Similarly, we bear some responsibility for our own communities. We bear responsibility for our communities that prioritize security and safety above all else; that are ruled by fear; and that idolize gun ownership to the point of refusing any discussion of policy solutions to material realities.

We’ve lost a sense of what “godly sorrow” really looks like. In the internet age, there’s certainly a need to remember the time-consuming value of lament. But evangelicals have worked ourselves into a posture toward tragic events like mass shootings that only permits us to offer either “thoughts and prayers” or simple political platitudes — and in the process, we undermine the grave reality of the issues at hand.

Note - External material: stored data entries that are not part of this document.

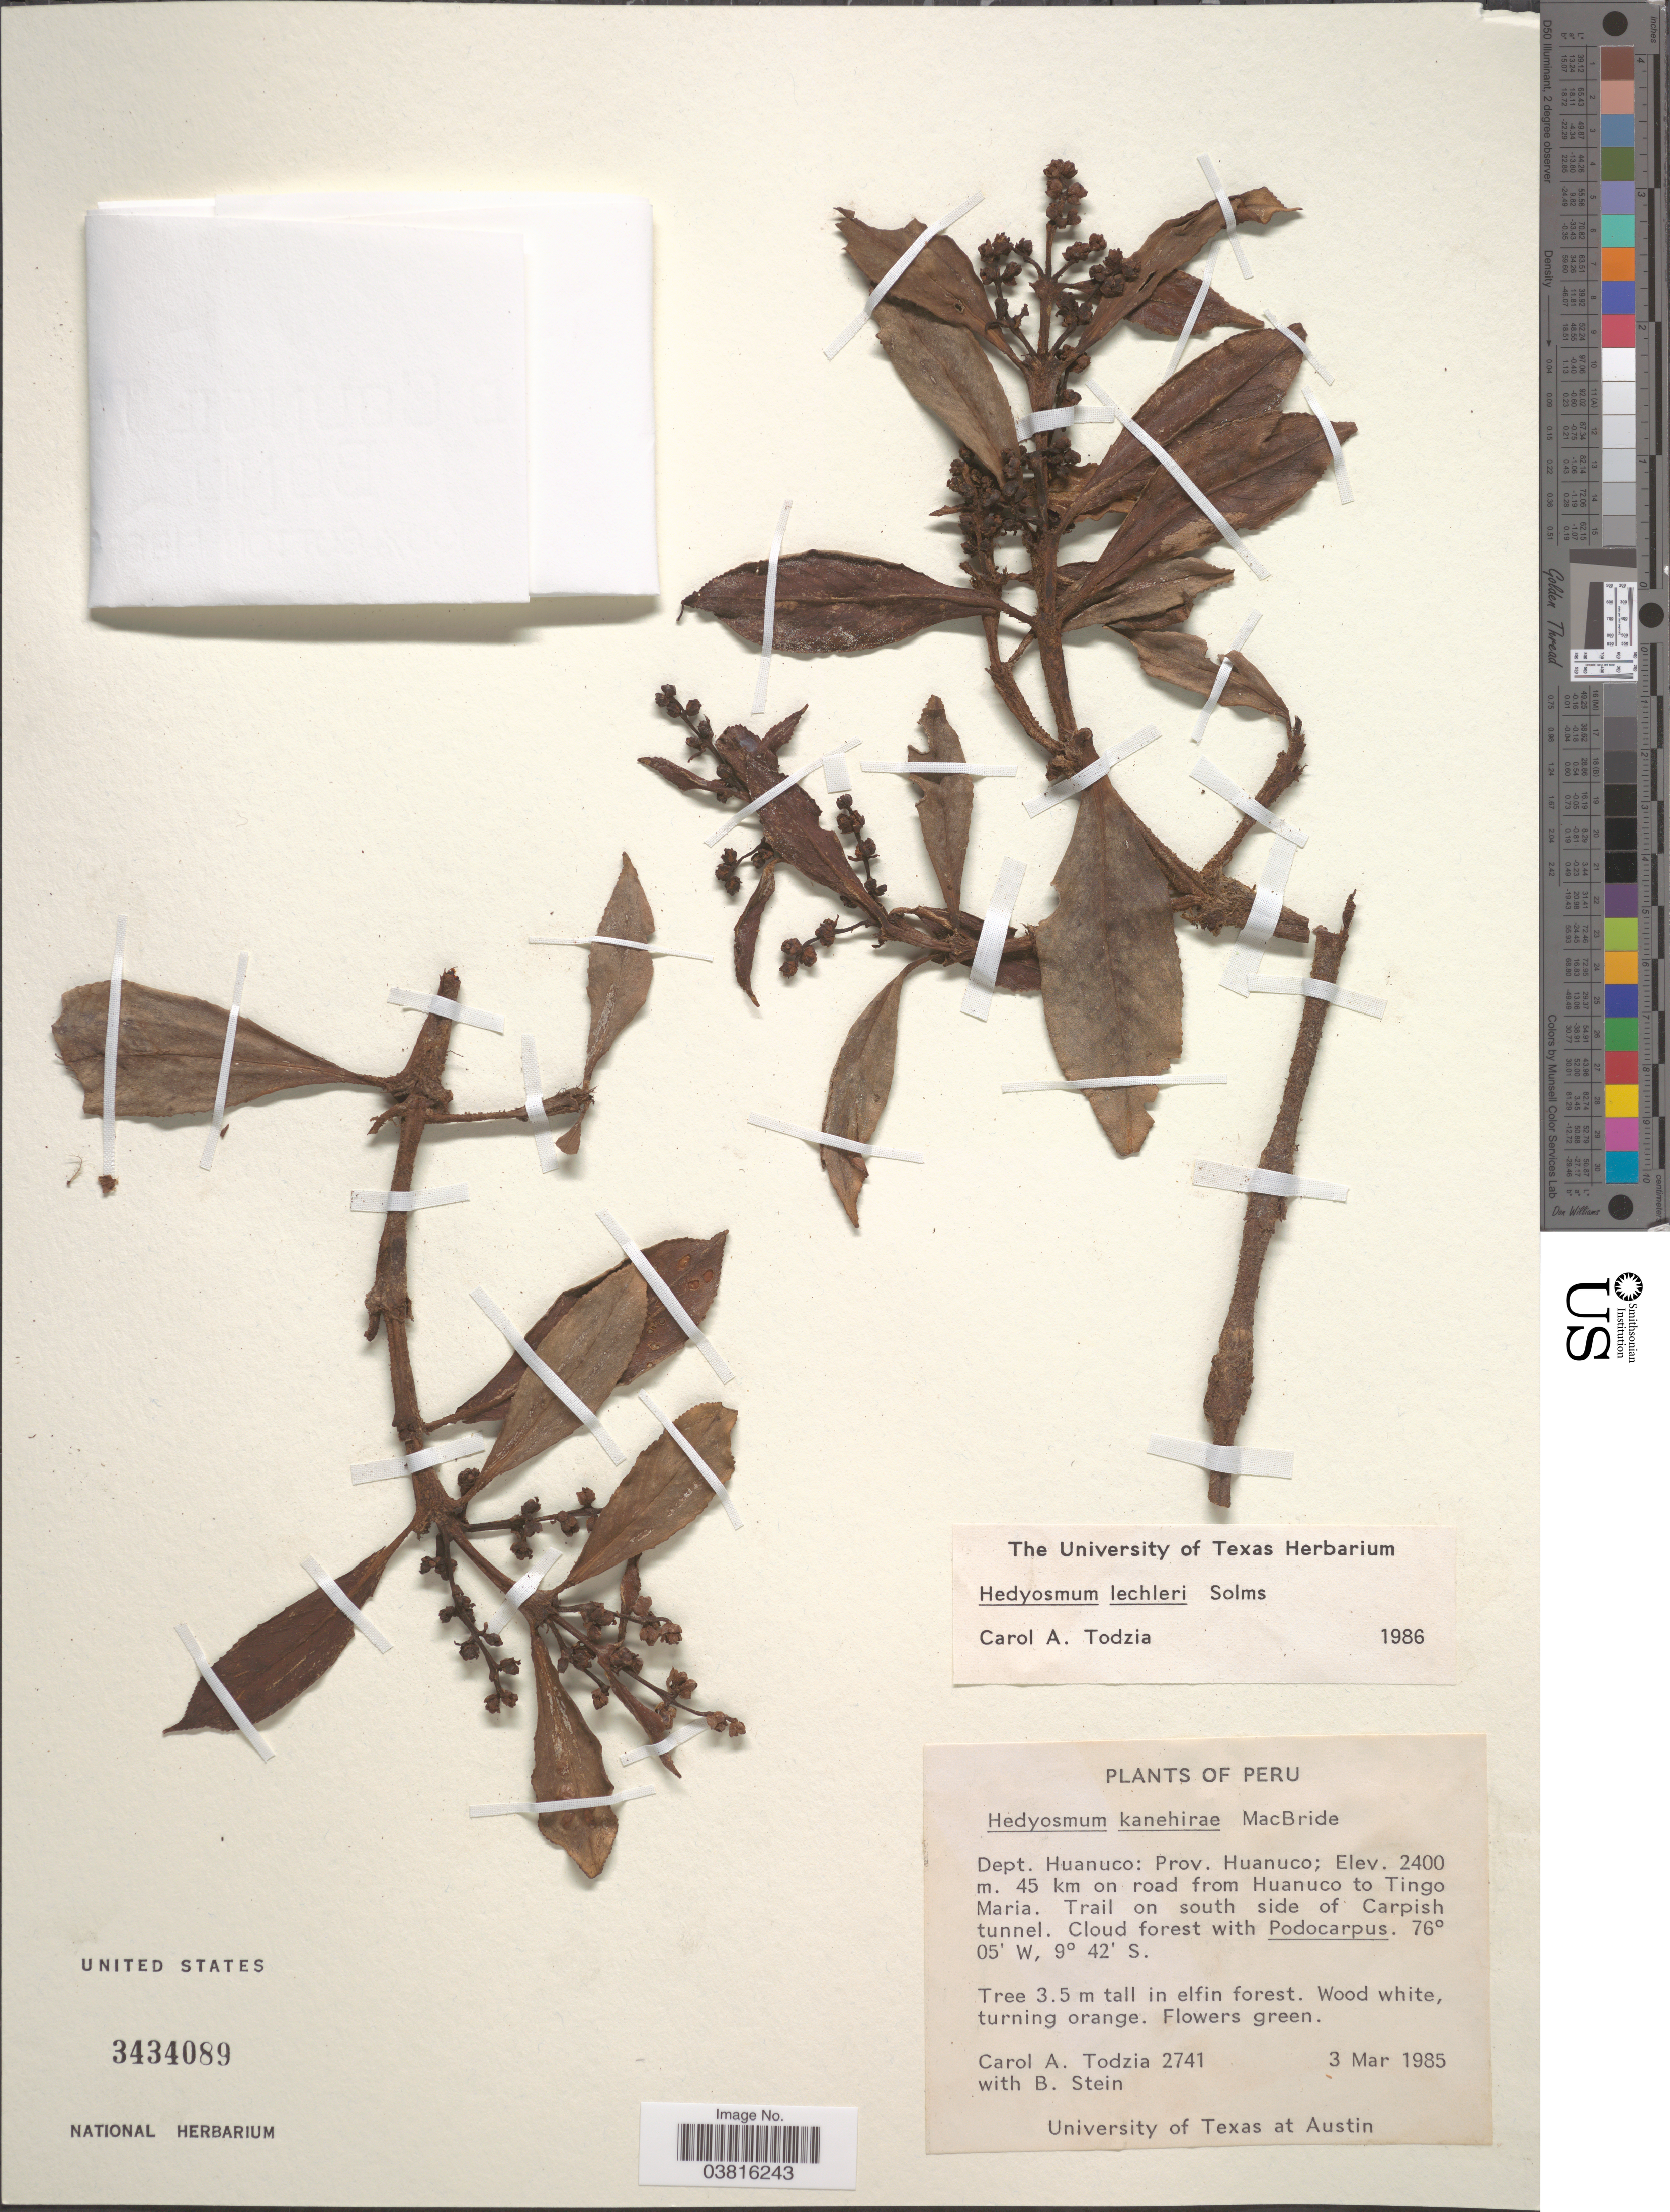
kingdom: Plantae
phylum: Tracheophyta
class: Magnoliopsida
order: Chloranthales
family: Chloranthaceae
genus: Hedyosmum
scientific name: Hedyosmum lechleri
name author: Solms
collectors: C. A. Todzia & B. Stein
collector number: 2741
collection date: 1985-03-03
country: Peru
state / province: Huánuco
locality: Dept. Huanuco: Prov. Huanuco; 45 km on road from Huanuco to Tingo Maria. Trail on south side of Carpish tunnel.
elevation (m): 2400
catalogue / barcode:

If, instead, we responded with “godly sorrow” — the sorrow that comes with “earnestness” and “indignation” — we’d see our own responsibility in our culture of violence and fear, and respond with a “readiness to see justice done.” Even though we wouldn’t necessarily agree on the exact solutions, we’d still recognize the sin among us and desire justice in its place. The conversations we need to have about these different solutions will be difficult, but they can’t begin until we confess our own culpability and agree on this at least: we have work to do.


2 Comments

  1. A good article; thank you.

    There are clearly Christian traditions that tend to suppress the tragic. There might be several reasons. Can they not adequately address it? Are they making an ill-advised attempt to defend God or to apologize on his behalf? I’m not sure.

    The proper thing to do, I believe, is to face tragedy squarely, see it for what it is, and yet live in hope that there is a “meaning for our existence that is given with existence” by God, and that “all things will come to their destined fulfillment” in Him. (Quotations from John Macquarrie’s “Principles of Christian Theology”.)